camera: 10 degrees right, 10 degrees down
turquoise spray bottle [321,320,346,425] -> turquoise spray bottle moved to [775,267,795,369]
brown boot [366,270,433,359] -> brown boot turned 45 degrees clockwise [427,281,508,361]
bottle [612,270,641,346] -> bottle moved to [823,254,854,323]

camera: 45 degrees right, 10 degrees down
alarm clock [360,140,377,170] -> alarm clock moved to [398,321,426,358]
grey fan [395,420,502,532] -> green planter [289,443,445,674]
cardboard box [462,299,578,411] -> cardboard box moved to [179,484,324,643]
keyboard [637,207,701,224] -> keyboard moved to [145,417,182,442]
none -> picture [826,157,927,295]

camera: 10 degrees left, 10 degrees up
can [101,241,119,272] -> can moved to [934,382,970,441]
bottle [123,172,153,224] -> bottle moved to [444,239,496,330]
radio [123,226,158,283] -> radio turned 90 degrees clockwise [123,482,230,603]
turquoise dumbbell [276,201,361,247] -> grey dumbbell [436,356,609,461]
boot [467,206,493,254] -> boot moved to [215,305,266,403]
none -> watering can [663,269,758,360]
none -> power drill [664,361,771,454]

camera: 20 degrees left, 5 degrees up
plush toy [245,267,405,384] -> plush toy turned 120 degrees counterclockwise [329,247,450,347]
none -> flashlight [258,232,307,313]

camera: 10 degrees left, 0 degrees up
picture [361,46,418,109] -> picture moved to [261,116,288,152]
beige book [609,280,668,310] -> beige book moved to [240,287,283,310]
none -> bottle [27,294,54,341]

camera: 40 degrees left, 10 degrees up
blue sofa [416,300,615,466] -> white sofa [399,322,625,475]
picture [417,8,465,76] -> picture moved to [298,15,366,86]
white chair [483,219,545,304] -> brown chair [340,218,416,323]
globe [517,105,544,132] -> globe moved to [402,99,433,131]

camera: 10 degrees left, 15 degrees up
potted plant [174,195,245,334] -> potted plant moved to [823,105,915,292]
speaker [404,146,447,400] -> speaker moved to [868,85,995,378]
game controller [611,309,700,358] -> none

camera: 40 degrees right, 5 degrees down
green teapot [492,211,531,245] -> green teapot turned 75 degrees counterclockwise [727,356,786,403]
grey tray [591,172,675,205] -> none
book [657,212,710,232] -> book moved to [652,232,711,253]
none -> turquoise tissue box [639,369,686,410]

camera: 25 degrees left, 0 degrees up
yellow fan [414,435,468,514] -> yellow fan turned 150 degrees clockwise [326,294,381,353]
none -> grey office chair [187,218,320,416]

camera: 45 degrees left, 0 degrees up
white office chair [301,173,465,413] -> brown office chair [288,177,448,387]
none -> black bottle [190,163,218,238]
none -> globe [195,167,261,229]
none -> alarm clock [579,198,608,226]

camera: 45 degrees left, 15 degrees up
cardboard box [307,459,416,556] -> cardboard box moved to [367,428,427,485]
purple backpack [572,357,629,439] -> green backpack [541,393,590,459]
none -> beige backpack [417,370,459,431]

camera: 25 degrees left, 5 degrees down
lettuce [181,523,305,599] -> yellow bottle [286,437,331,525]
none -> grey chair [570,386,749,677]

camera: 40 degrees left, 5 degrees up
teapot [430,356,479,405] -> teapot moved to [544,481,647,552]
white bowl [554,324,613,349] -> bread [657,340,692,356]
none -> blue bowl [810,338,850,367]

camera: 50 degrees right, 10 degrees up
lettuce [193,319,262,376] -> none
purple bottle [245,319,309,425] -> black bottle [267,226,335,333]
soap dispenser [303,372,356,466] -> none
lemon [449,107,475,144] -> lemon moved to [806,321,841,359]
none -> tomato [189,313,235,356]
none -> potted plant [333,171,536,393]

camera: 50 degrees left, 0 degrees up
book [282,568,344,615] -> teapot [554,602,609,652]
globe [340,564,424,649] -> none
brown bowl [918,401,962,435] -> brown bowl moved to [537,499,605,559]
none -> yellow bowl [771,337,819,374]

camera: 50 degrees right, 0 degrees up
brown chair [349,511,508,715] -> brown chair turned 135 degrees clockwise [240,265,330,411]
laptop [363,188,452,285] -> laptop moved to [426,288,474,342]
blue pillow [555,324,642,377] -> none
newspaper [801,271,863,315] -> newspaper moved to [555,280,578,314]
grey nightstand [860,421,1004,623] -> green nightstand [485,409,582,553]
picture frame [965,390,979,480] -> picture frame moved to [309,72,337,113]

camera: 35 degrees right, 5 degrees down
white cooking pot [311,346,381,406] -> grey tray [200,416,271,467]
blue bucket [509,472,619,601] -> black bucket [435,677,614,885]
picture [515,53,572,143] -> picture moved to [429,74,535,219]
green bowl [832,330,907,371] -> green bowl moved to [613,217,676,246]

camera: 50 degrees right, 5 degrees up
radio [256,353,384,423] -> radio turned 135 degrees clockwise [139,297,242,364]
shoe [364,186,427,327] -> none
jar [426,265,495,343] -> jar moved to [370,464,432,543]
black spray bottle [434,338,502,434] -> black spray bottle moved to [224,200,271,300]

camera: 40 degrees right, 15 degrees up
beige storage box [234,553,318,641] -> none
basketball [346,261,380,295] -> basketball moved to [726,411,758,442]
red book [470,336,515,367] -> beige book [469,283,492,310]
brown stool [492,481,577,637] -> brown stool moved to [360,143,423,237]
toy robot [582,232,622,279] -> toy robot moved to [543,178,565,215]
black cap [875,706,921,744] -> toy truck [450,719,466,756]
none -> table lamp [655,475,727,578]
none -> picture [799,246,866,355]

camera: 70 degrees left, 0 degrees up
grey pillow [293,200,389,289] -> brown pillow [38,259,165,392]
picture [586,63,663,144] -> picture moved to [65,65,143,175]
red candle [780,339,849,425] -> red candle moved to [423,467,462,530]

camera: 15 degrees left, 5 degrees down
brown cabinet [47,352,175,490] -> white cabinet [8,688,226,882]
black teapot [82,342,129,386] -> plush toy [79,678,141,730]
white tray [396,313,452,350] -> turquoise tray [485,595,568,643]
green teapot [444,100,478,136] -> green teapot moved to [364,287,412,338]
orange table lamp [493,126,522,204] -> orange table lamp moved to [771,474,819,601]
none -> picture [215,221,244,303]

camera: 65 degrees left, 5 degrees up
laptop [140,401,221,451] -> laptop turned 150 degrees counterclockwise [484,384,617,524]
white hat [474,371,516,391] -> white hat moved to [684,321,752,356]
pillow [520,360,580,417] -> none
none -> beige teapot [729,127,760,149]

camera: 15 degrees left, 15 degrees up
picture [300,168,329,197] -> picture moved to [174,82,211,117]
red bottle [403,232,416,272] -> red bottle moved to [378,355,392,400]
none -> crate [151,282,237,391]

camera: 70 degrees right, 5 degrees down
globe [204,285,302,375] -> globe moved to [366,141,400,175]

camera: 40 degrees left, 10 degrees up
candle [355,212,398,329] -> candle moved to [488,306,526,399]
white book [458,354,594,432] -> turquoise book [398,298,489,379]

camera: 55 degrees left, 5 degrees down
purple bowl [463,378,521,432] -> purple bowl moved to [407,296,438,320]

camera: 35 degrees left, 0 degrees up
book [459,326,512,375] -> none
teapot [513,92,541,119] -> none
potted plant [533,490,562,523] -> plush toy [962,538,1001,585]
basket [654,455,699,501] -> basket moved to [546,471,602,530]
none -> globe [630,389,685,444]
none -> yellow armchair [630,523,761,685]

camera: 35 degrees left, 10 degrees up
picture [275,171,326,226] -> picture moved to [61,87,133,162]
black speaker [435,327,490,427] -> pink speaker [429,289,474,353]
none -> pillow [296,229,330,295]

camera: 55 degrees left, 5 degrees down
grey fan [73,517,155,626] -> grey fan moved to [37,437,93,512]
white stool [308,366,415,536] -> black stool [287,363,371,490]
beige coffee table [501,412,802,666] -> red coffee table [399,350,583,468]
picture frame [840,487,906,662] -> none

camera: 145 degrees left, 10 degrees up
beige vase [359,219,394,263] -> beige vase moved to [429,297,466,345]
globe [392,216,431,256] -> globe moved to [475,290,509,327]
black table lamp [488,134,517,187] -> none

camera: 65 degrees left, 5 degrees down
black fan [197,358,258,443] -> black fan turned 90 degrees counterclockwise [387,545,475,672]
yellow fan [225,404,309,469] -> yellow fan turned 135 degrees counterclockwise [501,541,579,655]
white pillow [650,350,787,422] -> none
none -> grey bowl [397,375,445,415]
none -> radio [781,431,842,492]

> _WHAT IS NEEDED_
Your answer should be the lines above, from the line containing "black teapot [82,342,129,386]" up to and including the line containing "camera: 35 degrees left, 10 degrees up", reproduced exactly and with nothing else.

> _FINISHED EXERCISE_
black teapot [82,342,129,386] -> plush toy [79,678,141,730]
white tray [396,313,452,350] -> turquoise tray [485,595,568,643]
green teapot [444,100,478,136] -> green teapot moved to [364,287,412,338]
orange table lamp [493,126,522,204] -> orange table lamp moved to [771,474,819,601]
none -> picture [215,221,244,303]

camera: 65 degrees left, 5 degrees up
laptop [140,401,221,451] -> laptop turned 150 degrees counterclockwise [484,384,617,524]
white hat [474,371,516,391] -> white hat moved to [684,321,752,356]
pillow [520,360,580,417] -> none
none -> beige teapot [729,127,760,149]

camera: 15 degrees left, 15 degrees up
picture [300,168,329,197] -> picture moved to [174,82,211,117]
red bottle [403,232,416,272] -> red bottle moved to [378,355,392,400]
none -> crate [151,282,237,391]

camera: 70 degrees right, 5 degrees down
globe [204,285,302,375] -> globe moved to [366,141,400,175]

camera: 40 degrees left, 10 degrees up
candle [355,212,398,329] -> candle moved to [488,306,526,399]
white book [458,354,594,432] -> turquoise book [398,298,489,379]

camera: 55 degrees left, 5 degrees down
purple bowl [463,378,521,432] -> purple bowl moved to [407,296,438,320]

camera: 35 degrees left, 0 degrees up
book [459,326,512,375] -> none
teapot [513,92,541,119] -> none
potted plant [533,490,562,523] -> plush toy [962,538,1001,585]
basket [654,455,699,501] -> basket moved to [546,471,602,530]
none -> globe [630,389,685,444]
none -> yellow armchair [630,523,761,685]

camera: 35 degrees left, 10 degrees up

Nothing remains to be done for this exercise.